Lukas Carvallo
- Born: 6 July 2001 (age 24)
- Height: 180 cm (5 ft 11 in)
- Weight: 86 kg (190 lb; 13 st 8 lb)

Rugby union career
- Position: Scrum-half

Senior career
- Years: Team / Apps / (Points)
- 2021–Present: Selknam

International career
- Years: Team / Apps / (Points)
- 2021–Present: Chile

= Lukas Carvallo =

Chile international rugby union player

Lukas Carvallo (born 6 July 2001) is a Chilean rugby union player. He plays Scrum-half for at an international level, and for Selknam in the Super Rugby Americas competition.
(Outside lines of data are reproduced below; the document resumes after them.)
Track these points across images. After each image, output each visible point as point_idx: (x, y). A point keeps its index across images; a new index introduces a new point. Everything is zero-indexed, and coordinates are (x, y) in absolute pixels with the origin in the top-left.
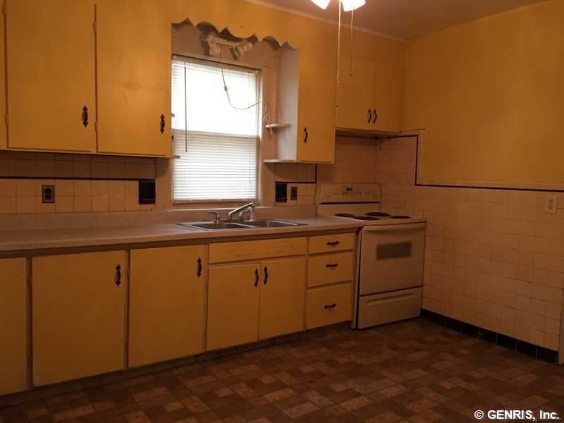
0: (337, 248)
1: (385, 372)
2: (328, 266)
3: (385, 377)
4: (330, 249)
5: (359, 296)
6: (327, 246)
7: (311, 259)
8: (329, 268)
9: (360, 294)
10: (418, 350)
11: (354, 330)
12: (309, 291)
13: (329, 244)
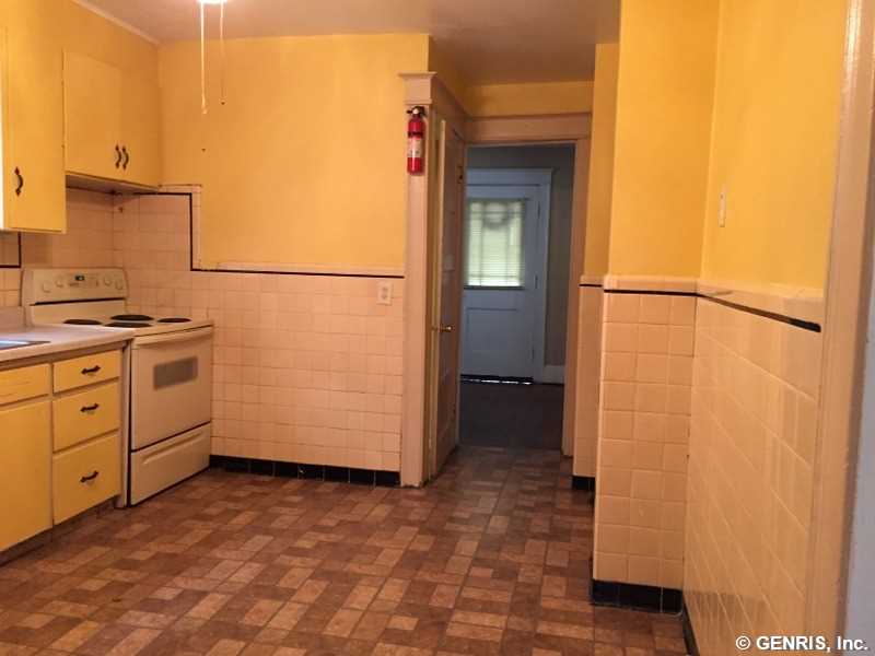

He represented Chile in the 2023 Rugby World Cup.

== Career ==
In 2019, he represented Chile in the Americas Rugby Challenge U20s competition. He scored a hat-trick and also converted his third try in his sides 44–10 victory over Colombia.

Carvallo featured for the Chile A side in the 2021 Americas Pacific Challenge. He scored a try in his teams 62–0 trouncing of Paraguay A.

In 2021, he joined Selknam in the Super Rugby Americas competition.

Carvallo played against Argentina XV in the warm-up match ahead of the World Cup. He was named in Chile's first-ever World Cup squad that competed at the 2023 tournament in France.